FAQ

What can you expect from us?

  • We will listen to your dental problems and try to give you an explanation and solution to those needs.
  • We will follow the latest cross-infection guidelines. Your safety is our primary concern.
  • We will keep you informed of the latest techniques and use the best materials available.
  • We will give you a written estimate detailing any treatment costs and when payment is expected.
  • We will do all we can to keep to time because we know everyone hates to be kept waiting.

What do we expect from you?

  • To attend your appointments promptly, and if you are unable to do this to let us know as soon as possible.
  • To pay for treatment at the end of each visit as requested.
  • To look after the work that we provide for you with the techniques that we will teach you.
  • If you are happy with our visits then please recommend us to anyone you feel would like the services we offer. Our practice grows by recommendations.

How do I book an appointment?

Simply telephone us on 0191 213 0188, or call in to see us. Alternatively, you can request an appointment online by info@grangedentalcentre.co.uk.

Are you taking on new patients?

Yes – we are always happy to see new patients. Many of our new patients are referred to us by our existing ones – if you have been referred by one of our patients, please do let us know so we can thank them.

Can we register at the practice on the NHS?

There is no longer any registration on the NHS. We do see NHS patients for courses of treatment. You can register at the practice by choosing our Preventative Care Plan (for more information click here).

What should I do in an emergency?

If you are a private or practice plan patient please call Harjit on 07794 819 478. Other patients requiring emergency treatment please call us on 0191 213 0188. If the practice is open, we will ensure that we can fit you in on the day. If it is out of hours, there will be a message on our answer machine telling you who to contact.

Can I park at the practice?

There is free public parking available at the rear of the practice. For a local map see our contact us page.

Do you have facilities for disabled people?

The practice has wide and easy access and we are also able to offer ground floor treatment rooms.

Why do treatment plans sometimes vary from one dentist to another?

Variations in prescribing patterns between dentists do occur and are quite common. When examining teeth, dentists go through three steps. They consider first ‘is there anything wrong with the tooth?’; if so ‘does it need treatment?’ and finally, if it does, ‘what treatment is necessary?’. They will then discuss the treatment options with the patient.

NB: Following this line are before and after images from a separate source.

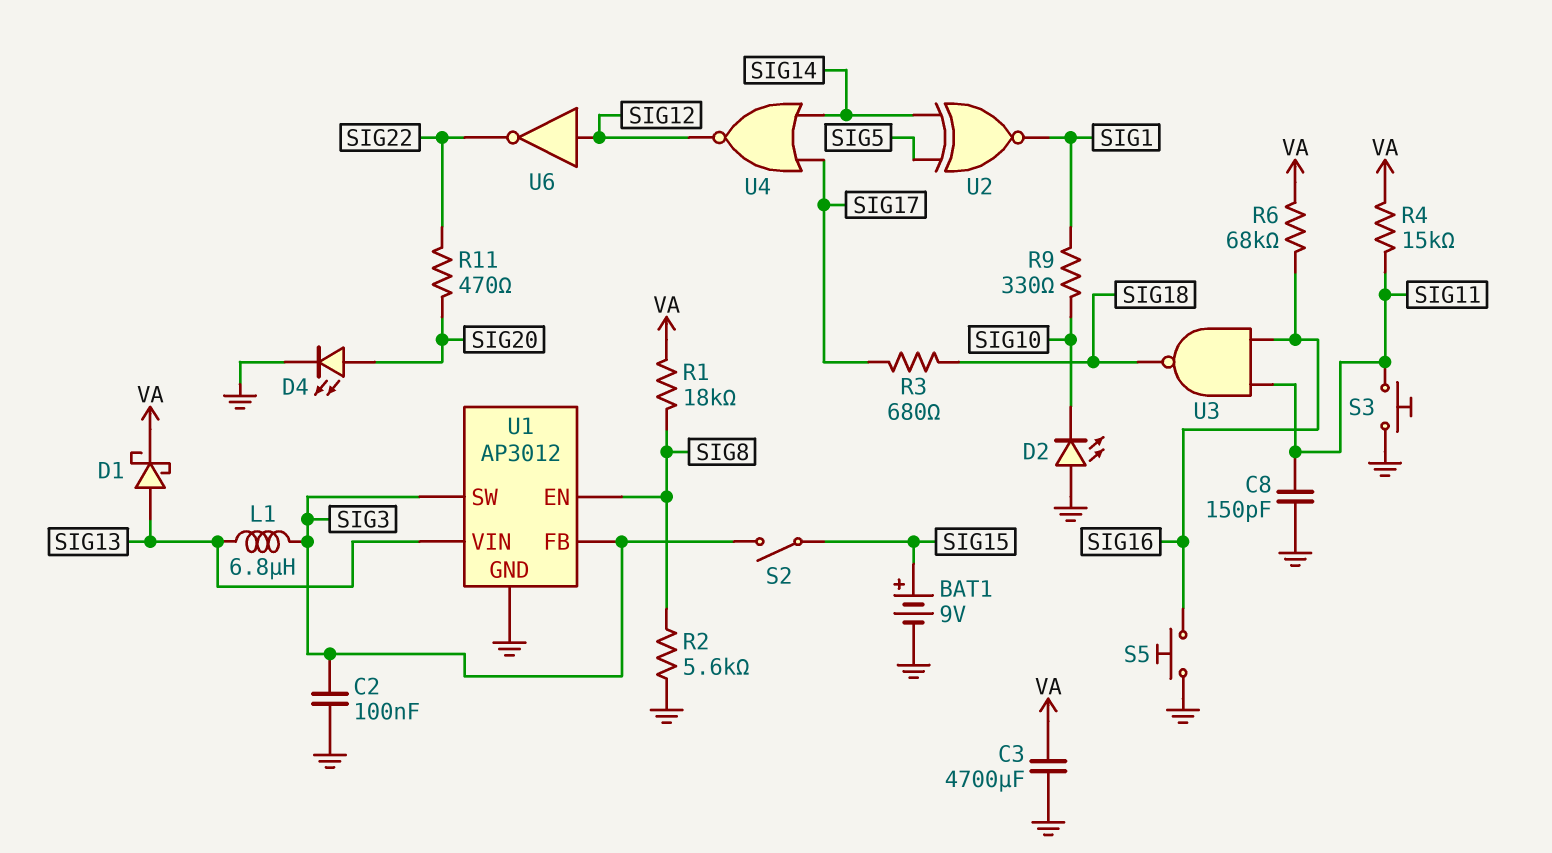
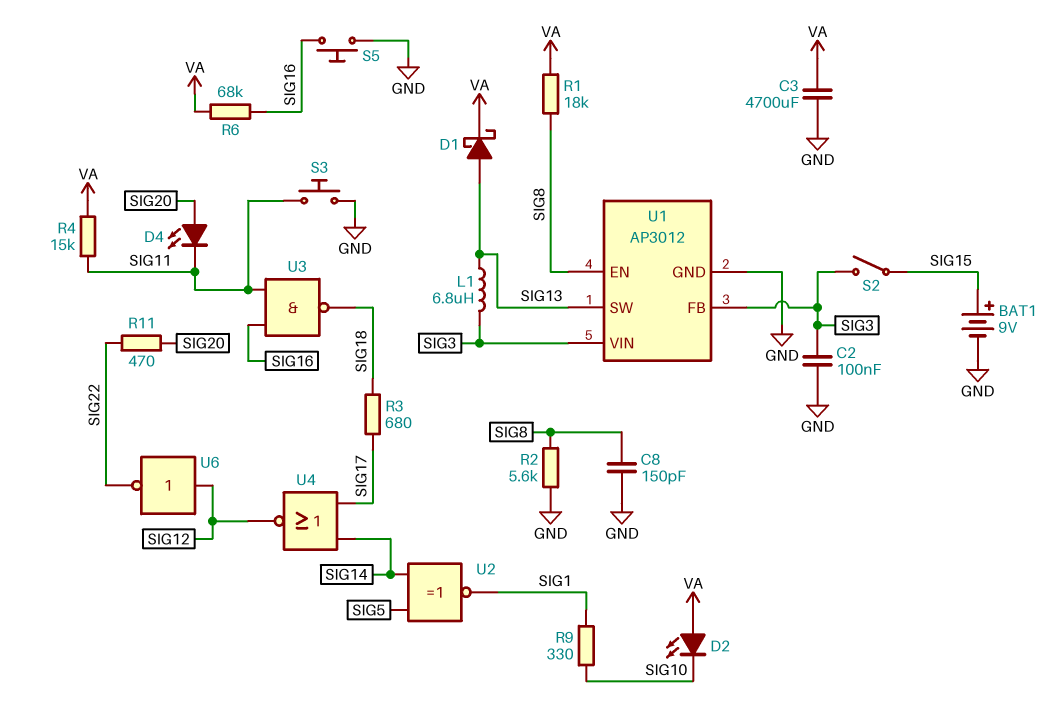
C8: 150pF (GND, SIG11) -> 150pF (GND, SIG8)
D2: LED (A GND, K SIG10) -> LED (A VA, K SIG10)
D4: LED (A SIG20, K GND) -> LED (A SIG20, K SIG11)
U1 pin SW: SIG3 -> SIG13
U1 pin VIN: SIG13 -> SIG3

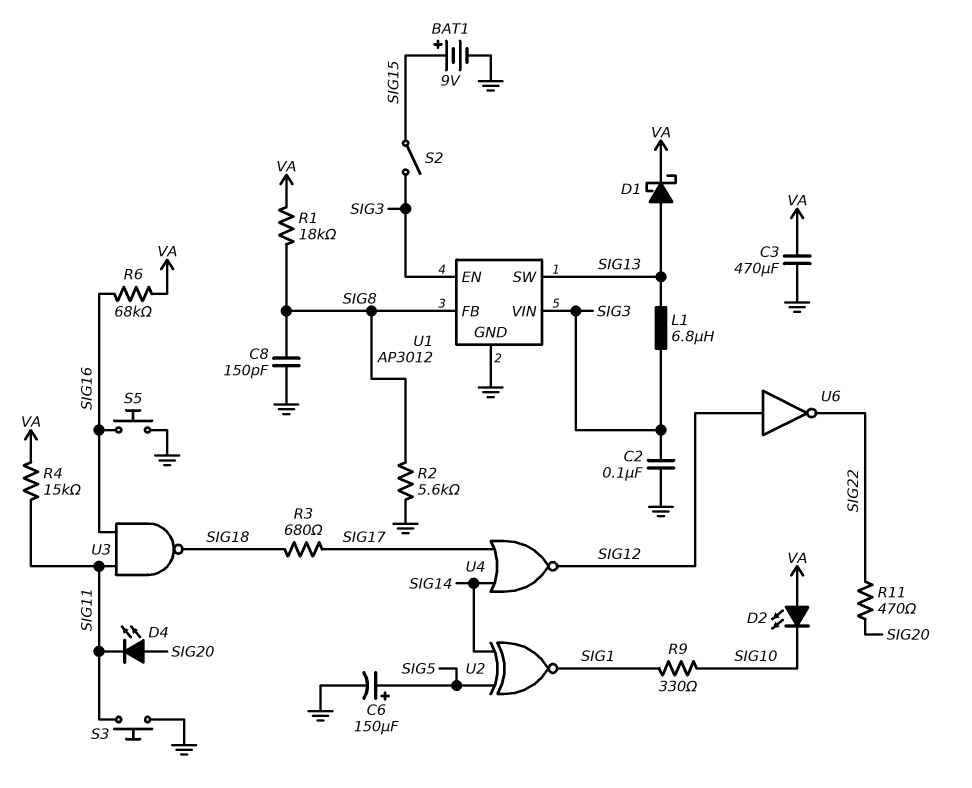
C3: 4700uF (GND, VA) -> 470uF (GND, VA)
C6: none -> 150uF (plus SIG5, minus GND)
U1 pin EN: SIG8 -> SIG3
U1 pin FB: SIG3 -> SIG8

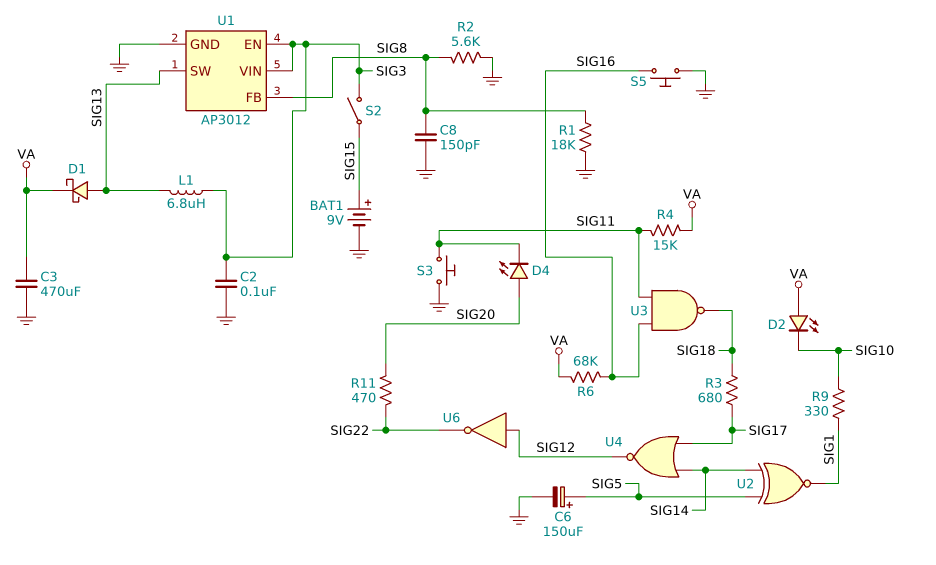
R1: 18k (SIG8, VA) -> 18k (GND, SIG8)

There is little disagreement amoung dentists as to whether there is anything wrong with a tooth. Dental decay is a very slowly progressive disease, and therefore the question of whether a problem requires treatment could reasonably be ‘yes’, ‘no’ or ‘not yet’. If a patient is a regular attender and has seen the same dentist within the previous year, it may well be in the patient’s interests to keep a minor problem under observation. On the other hand it might be better for a patient who attends occasionally, or who is attending for the first time, to have all the problems dealt with.

If treatment is needed, there are a wide range of options. The most appropriate treatment is a matter of judgement by the dentist and may depend on the patient’s attention to oral hygiene and the likely cost to the patient. Some dentists adopt a more cautious approach and only recommend a complex treatment if a more simple proceedure has failed. In making these decisions, dentists are influenced by the wishes of the patient.

A dentist’s advice about treatment will depend on a number of factors – whether the patient has been seen before, the dentist’s understanding of a particular problem that the patient might have (for example, a cavity which has been present for some time but is not progressing), the patient’s oral hygiene (which might make certain advanced forms of treatment less feasible), the patient’s timescale (a patient might be looking for a major overhaul or for simple maintenance) and so on.

For every dental problem there is a decision to be made about whether to treat or not, and if treatment is decided on, the type of treatment to be given. The decision must always be the patient’s, however. All treatment must have the patient’s informed consent. If you are concerned about a dentist’s treatment proposal, ask questions – ask to be shown the problem in a mirror, or with a diagram.